New publication: “Model, Corpus, Interpretation: Elements of Computational Hermeneutics.”

I’m happy to announce the publication of my paper Model, Corpus, Interpretation: Elements of Computational Hermeneutics. This is a revised and extended version of my talk at the workshop Digital Hermeneutics II: Sources, Analysis, Interpretation, Annotation, and Curation, which took place in Frankfurt am Main, Germany, November 23–24, 2023.

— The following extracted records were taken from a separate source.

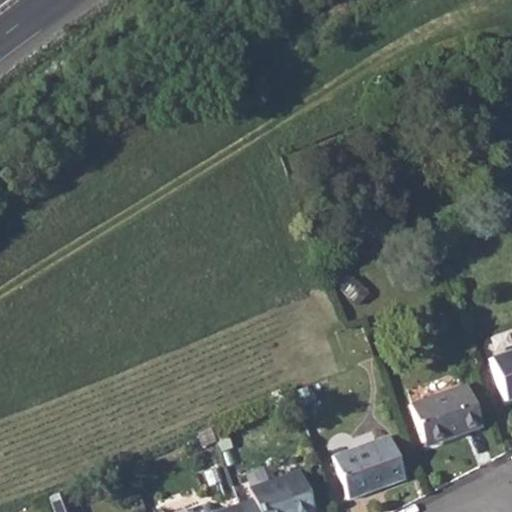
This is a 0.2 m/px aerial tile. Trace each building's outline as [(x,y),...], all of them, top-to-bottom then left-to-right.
[(511,349),(486,358),(501,401),(511,397),(511,349)] [(407,405),(420,442),(459,428),(461,432),(478,427),(463,385),(407,405)] [(386,436),(329,457),(345,499),(402,479),(386,436)] [(249,500),(236,505),(238,511),(309,511),(295,470),(246,489),(249,500)] [(73,511),(66,489),(42,499),(47,511),(73,511)]
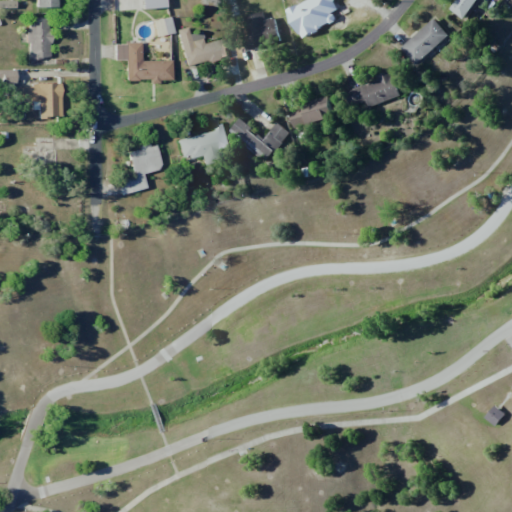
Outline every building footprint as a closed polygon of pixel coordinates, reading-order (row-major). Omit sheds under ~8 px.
[(139,0),(139,9),(161,7),(161,0),(139,0)] [(297,0),(305,33),(321,29),(322,32),(338,29),(335,17),(345,15),(343,5),(309,13),(308,7),(318,5),(317,0),(297,0)] [(456,0),(450,9),(464,19),(478,0),(456,0)] [(275,18),(265,20),(264,12),(244,17),(251,48),(281,41),(275,18)] [(48,58),(48,17),(26,18),(26,58),(48,58)] [(171,33),(168,17),(151,20),(155,36),(171,33)] [(449,36),(434,19),(400,47),(415,65),(449,36)] [(175,30),(185,66),(229,55),(225,37),(201,43),(200,38),(189,40),(185,27),(175,30)] [(139,60),(139,42),(124,43),(124,80),(148,80),(148,81),(170,81),(170,60),(139,60)] [(124,44),(112,44),(112,60),(124,60),(124,44)] [(0,69),(0,71),(0,84),(13,83),(13,69),(0,69)] [(401,96),(393,75),(346,92),(354,113),(401,96)] [(58,117),(59,84),(19,83),(18,101),(36,101),(36,116),(58,117)] [(293,127),(333,119),(330,100),(289,109),(293,127)] [(277,123),(265,139),(238,120),(229,133),(268,162),(290,132),(277,123)] [(229,147),(225,127),(175,138),(180,159),(199,154),(201,163),(218,160),(215,150),(229,147)] [(145,188),(141,173),(160,169),(154,144),(126,150),(132,177),(115,181),(118,194),(145,188)] [(495,406),(498,408),(505,414),(496,426),(485,418),(495,406)]
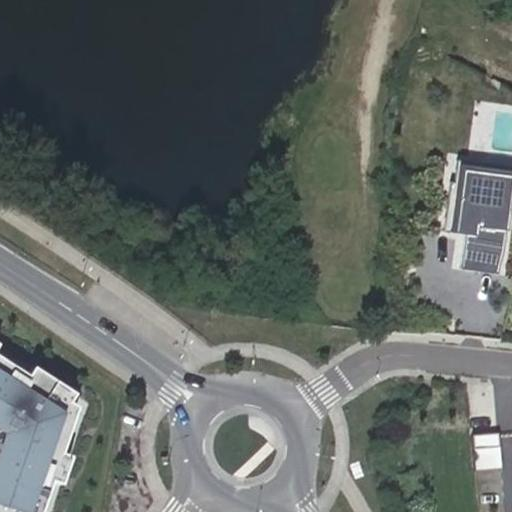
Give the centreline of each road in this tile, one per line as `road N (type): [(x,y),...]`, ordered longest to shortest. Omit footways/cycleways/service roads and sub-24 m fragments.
road 1 (tertiary): [(0,264),(198,399)]
road 2 (residential): [(511,362),(390,351),(298,410)]
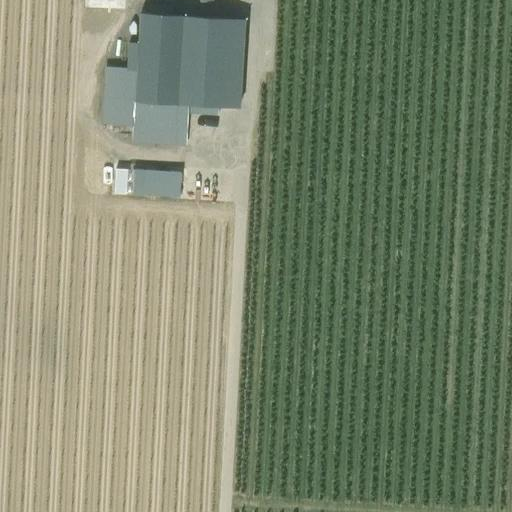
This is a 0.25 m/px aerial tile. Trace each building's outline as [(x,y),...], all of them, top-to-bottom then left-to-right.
[(103,66),(100,125),(132,127),(131,143),(186,146),(188,113),(217,115),(217,106),(239,108),(245,19),(139,12),(137,42),(127,42),(126,67),(103,66)] [(112,152),(73,164),(77,177),(117,165),(112,152)] [(195,207),(210,207),(210,165),(195,165),(195,207)] [(232,208),(233,166),(221,166),(220,208),(232,208)] [(180,171),(115,167),(114,192),(126,193),(126,190),(131,190),(131,192),(179,195),(180,171)]
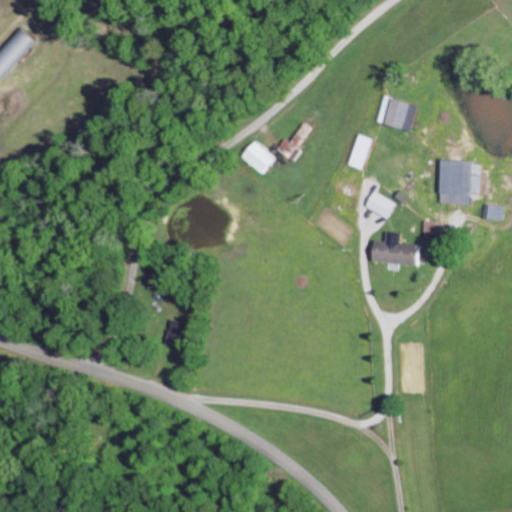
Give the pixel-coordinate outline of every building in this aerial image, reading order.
[(378,124),(411,130),(417,104),(384,97),(378,124)] [(301,150),(299,149),(309,127),(301,124),(292,143),(284,139),(278,152),(296,160),(301,150)] [(241,159),(265,173),(275,157),(252,142),(241,159)] [(481,162),(442,161),(440,204),(470,205),(470,196),(481,196),(481,162)] [(388,219),(397,203),(374,191),(366,206),(388,219)] [(505,207),(485,204),(483,218),(503,221),(505,207)] [(441,221),(426,221),(425,234),(440,234),(441,221)] [(373,241),(372,263),(418,265),(418,244),(401,244),(401,233),(387,233),(387,241),(373,241)] [(187,324),(171,320),(164,344),(180,348),(187,324)]
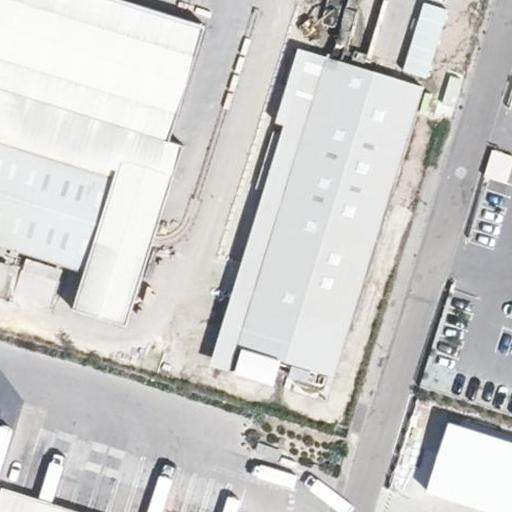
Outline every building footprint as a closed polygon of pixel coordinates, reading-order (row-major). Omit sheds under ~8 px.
[(0,0),(0,246),(80,271),(69,308),(123,325),(180,144),(165,139),(201,25),(120,0),(0,0)] [(333,60),(257,301),(353,331),(428,90),(333,60)] [(330,402),(353,331),(257,301),(235,372),(330,402)] [(511,511),(511,442),(451,423),(428,494),(486,511),(511,511)] [(54,511),(0,495),(0,511),(54,511)]
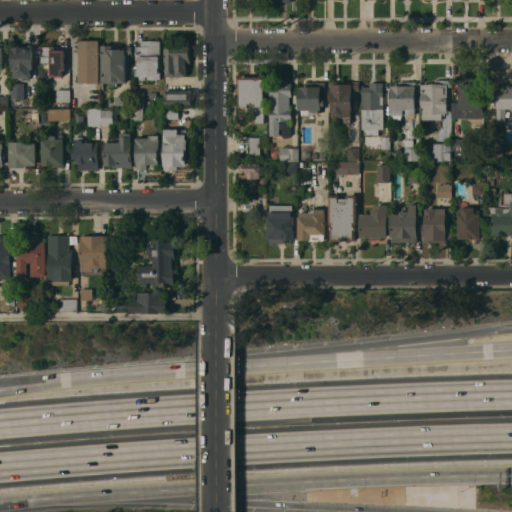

Unfortunately, this publication currently isn’t open access; I’m working on it. In the meantime, please consult the Accepted Manuscript (it happens to have the same pagination, so you just need to add 34 to the page numbers if you want to cite the Version of Record).

Abstract:

This paper introduces a conceptual framework for computational hermeneutics that rethinks the relationship between interpretation and computation. Rather than treating interpretation as a purely humanistic or subjective act, the framework reconceptualizes it as the construction and manipulation of models—a process amenable to formalization and computational representation. Drawing on epistemology, systems theory, and knowledge representation, the paper highlights how corpora and interpretative models function as phenomenotechnical devices, shaping the very phenomena they aim to analyze. It argues that computational hermeneutics requires neither automation of interpretation nor superficial application of digital tools, but instead demands explicit, structured representations of interpretive processes. This approach enables the integration of reasoning, data modeling, and symbolic computation into traditionally qualitative domains, offering new avenues for human–machine collaboration in knowledge construction.